The grand strategy of George W. Bush

In January we noted the Foreign Policy article on the Bush Doctrine by Yale history professor John Lewis Gaddis in our post “The Bush Doctine as grand strategy.” (The article does not appear to be available online now.) Professor Gaddis has expanded the article into a book (Surprise, Security, and the American Experience) due out next month, and the book is the occasion for today’s Boston Globe article “Grand old policy.”
Professor Gaddis is the preeminent American diplomatic historian. His 1998 We Now Know: Rethinking Cold War History is a debate-closing book on the longstanding academic controversy over the origin of the Cold War. In addition to his purely historical pursuits, Professor Gaddis’s academic interests include the revival of the study of grand strategy.
Laura Secor is the author of the Globe article, and she frames Gaddis’s thesis with the skepticism that the typical Globe reader would bring to it:

Every president makes foreign policy. Only a select few, over the sweep of history, design what scholars term grand strategy.
Grand strategy is the blueprint from which policy follows. It envisions a country’s mission, defines its interests, and sets its priorities. Part of grand strategy’s grandeur lies in its durability: A single grand strategy can shape decades, even centuries, of policy.
Who, then, have been the great grand strategists among American statesmen? According to a slim forthcoming volume by John Lewis Gaddis, the Yale historian whom many describe as the dean of Cold War studies and one of the nation’s most eminent diplomatic historians, they are John Quincy Adams, Franklin Delano Roosevelt, and George W. Bush.
Gaddis knows the latter name may bring a number of his colleagues up short. Critics charge that President Bush is a lightweight, Gaddis laments, and they do so because the president is a generalist who prefers the big picture to its details. Over lunch at Mory’s, Yale’s tweedy private dining club, Gaddis suggests that academics underrate Bush because they overvalue specialized knowledge. In reality, as his new book asserts, after Sept. 11, 2001, Bush underwent “one of the most surprising transformations of an underrated national leader since Prince Hal became Henry V.”

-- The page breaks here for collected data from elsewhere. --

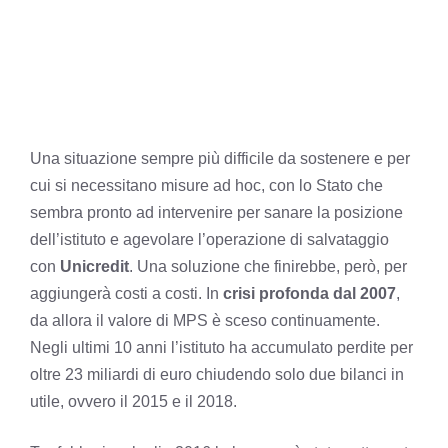
Una situazione sempre più difficile da sostenere e per
cui si necessitano misure ad hoc, con lo Stato che
sembra pronto ad intervenire per sanare la posizione
dell’istituto e agevolare l’operazione di salvataggio
con
Unicredit
. Una soluzione che finirebbe, però, per
aggiungerà costi a costi. In
crisi profonda dal 2007
,
da allora il valore di MPS è sceso continuamente.
Negli ultimi 10 anni l’istituto ha accumulato perdite per
oltre 23 miliardi di euro chiudendo solo due bilanci in
utile, ovvero il 2015 e il 2018.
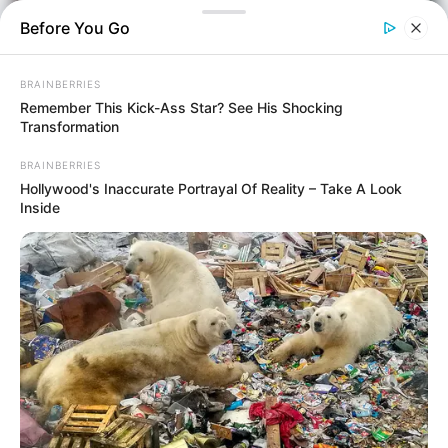
Before You Go
BRAINBERRIES
Remember This Kick-Ass Star? See His Shocking
Transformation
BRAINBERRIES
Hollywood's Inaccurate Portrayal Of Reality – Take A Look
Inside
Ελλάδα
Επιμέλεια
NT
Συντακτική Ομάδα
Δημοσίευση
25/05/2026, 10:50 · 10:50 ΠΜ
Τελευταία ενημέρωση
25/05/2026, 10:51 · 10:51 ΠΜ
Κοινοποίησε άρθρο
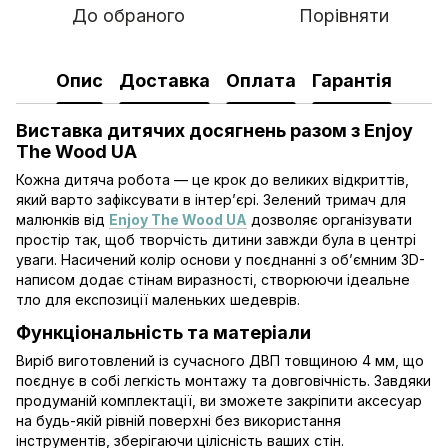
До обраного
Порівняти
Опис
Доставка
Оплата
Гарантія
Виставка дитячих досягнень разом з Enjoy
The Wood UA
Кожна дитяча робота — це крок до великих відкриттів,
який варто зафіксувати в інтер’єрі. Зелений тримач для
малюнків від
Enjoy The Wood UA
дозволяє організувати
простір так, щоб творчість дитини завжди була в центрі
уваги. Насичений колір основи у поєднанні з об’ємним 3D-
написом додає стінам виразності, створюючи ідеальне
тло для експозиції маленьких шедеврів.
Функціональність та матеріали
Виріб виготовлений із сучасного ДВП товщиною 4 мм, що
поєднує в собі легкість монтажу та довговічність. Завдяки
продуманій комплектації, ви зможете закріпити аксесуар
на будь-якій рівній поверхні без використання
інструментів, зберігаючи цілісність ваших стін.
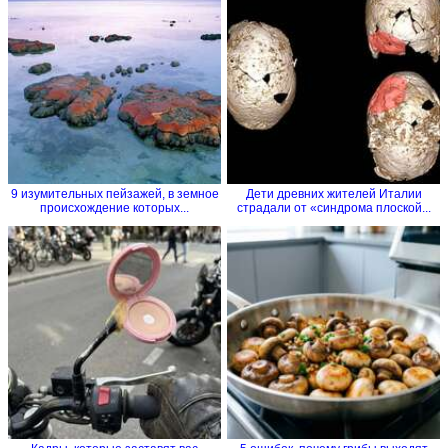
9 изумительных пейзажей, в земное
Дети древних жителей Италии
происхождение которых...
страдали от «синдрома плоской...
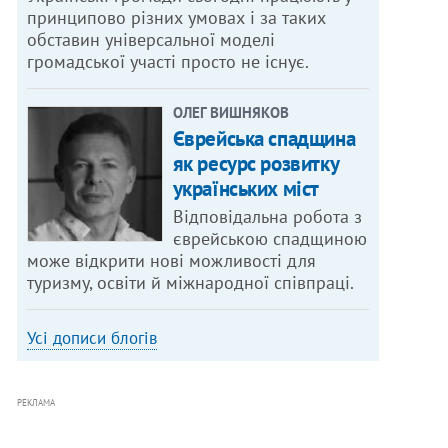
принципово різних умовах і за таких
обставин універсальної моделі
громадської участі просто не існує.
ОЛЕГ ВИШНЯКОВ
Єврейська спадщина
як ресурс розвитку
українських міст
Відповідальна робота з
єврейською спадщиною
може відкрити нові можливості для
туризму, освіти й міжнародної співпраці.
Усі дописи блогів
РЕКЛАМА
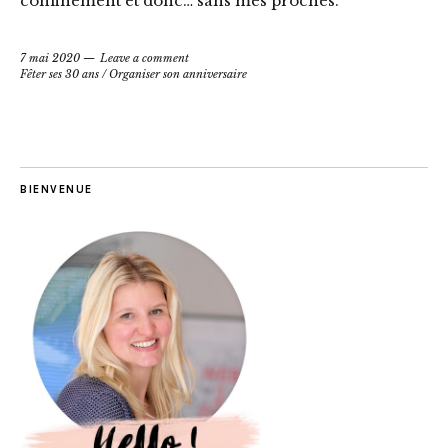
confinement et donc… sans mes proches.
7 mai 2020
Leave a comment
Fêter ses 30 ans
/
Organiser son anniversaire
BIENVENUE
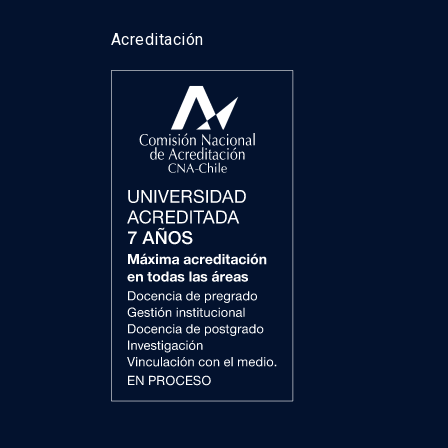
Acreditación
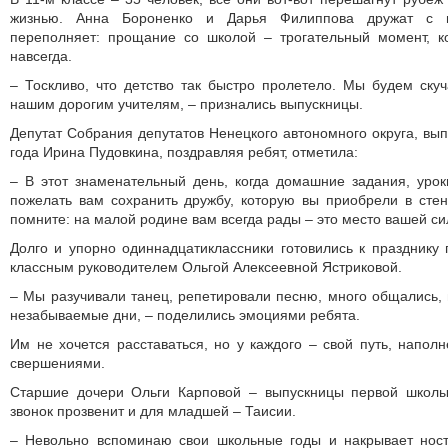
жизнью. Анна Бороненко и Дарья Филиппова дружат с п
переполняет: прощание со школой – трогательный момент, к
навсегда.
– Тоскливо, что детство так быстро пролетело. Мы будем ск
нашим дорогим учителям, – признались выпускницы.
Депутат Собрания депутатов Ненецкого автономного округа, вы
года Ирина Пудовкина, поздравляя ребят, отметила:
– В этот знаменательный день, когда домашние задания, уро
пожелать вам сохранить дружбу, которую вы приобрели в сте
помните: на малой родине вам всегда рады – это место вашей си
Долго и упорно одиннадцатиклассники готовились к празднику 
классным руководителем Ольгой Алексеевной Ястриковой.
– Мы разучивали танец, репетировали песню, много общались, 
незабываемые дни, – поделились эмоциями ребята.
Им не хочется расставаться, но у каждого – свой путь, напо
свершениями.
Старшие дочери Ольги Карповой – выпускницы первой школы
звонок прозвенит и для младшей – Таисии.
– Невольно вспоминаю свои школьные годы и накрывает нос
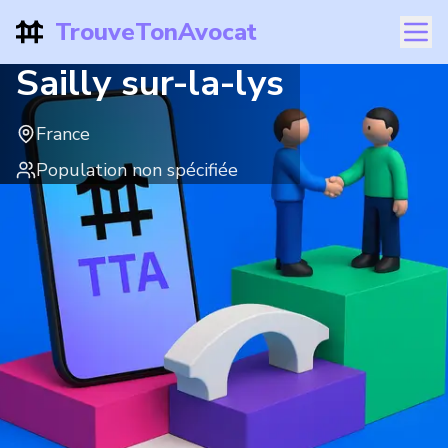
TrouveTonAvocat
Sailly sur-la-lys
France
Population non spécifiée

Professor Gaddis not only credits President Bush with formulating a successsor to the Rooseveltian postwar grand strategy that was appropriate to America’s post-9/11 circumstances, but also with early success in applying the strategy:

The postwar United States extended its sphere of influence partly through generous economic aid, partly through the alliance system, and largely by the consent of the states in its orbit. So long as the Soviet Union was around, small states always knew that there was something worse than American domination.
The end of the Cold War changed all that — and found the United States without a grand strategy. President Bill Clinton, says Gaddis, thought that “globalization and democratization were irreversible processes, therefore we didn’t need a grand strategy. Clinton said as much at one point. I think that was shallow. I think they were asleep at the switch.”
Enter Prince Hal. The Bush administration, marvels Gaddis, undertook a decisive and courageous reassessment of American grand strategy following the shock of the 9/11 attacks. At his doctrine’s center, Bush placed the democratization of the Middle East and the urgent need to prevent terrorists and rogue states from getting nuclear weapons. Bush also boldly rejected the constraints of an outmoded international system that was really nothing more than a “snapshot of the configuration of power that existed in 1945,” Gaddis says.
Despite the dark predictions of critics, Gaddis writes, so far the military action in Iraq has produced “a modest improvement in American and global economic conditions; an intensified dialogue within the Arab world about political reform; a withdrawal of American forces from Saudi Arabia . . .; and an increasing nervousness on the part of the Syrian and Iranian governments as they contemplated the consequences of being surrounded by American clients or surrogates.” Indeed, Gaddis writes, the United States has emerged “as a more powerful and purposeful actor within the international system than it had been on Sept. 11, 2001.”
That’s not to say that the Bush administration has behaved flawlessly. Gaddis says, “They don’t give enough weight to how frightening it can be if you have that much power and then you deploy it, and you deploy language foolishly.” Nonetheless, he stresses, “I do take them very seriously. I do think Bush is in charge himself, and has been very underrated as a leader in all of this just as Ronald Reagan was underrated.”

Secor also sought out distinguished academic critics of Gaddis’s thesis, whom she quotes in the article. This is a serious piece of journalism on an important subject.
UPDATE: Peter Schramm has a wonderful comment on Secor’s piece in his post on it at No Left Turns.
MORE: Benjamin Udell has kindly forwarded us a current link to Professor Gaddis’s Foreign Policy article: “A grand strategy of transformation.”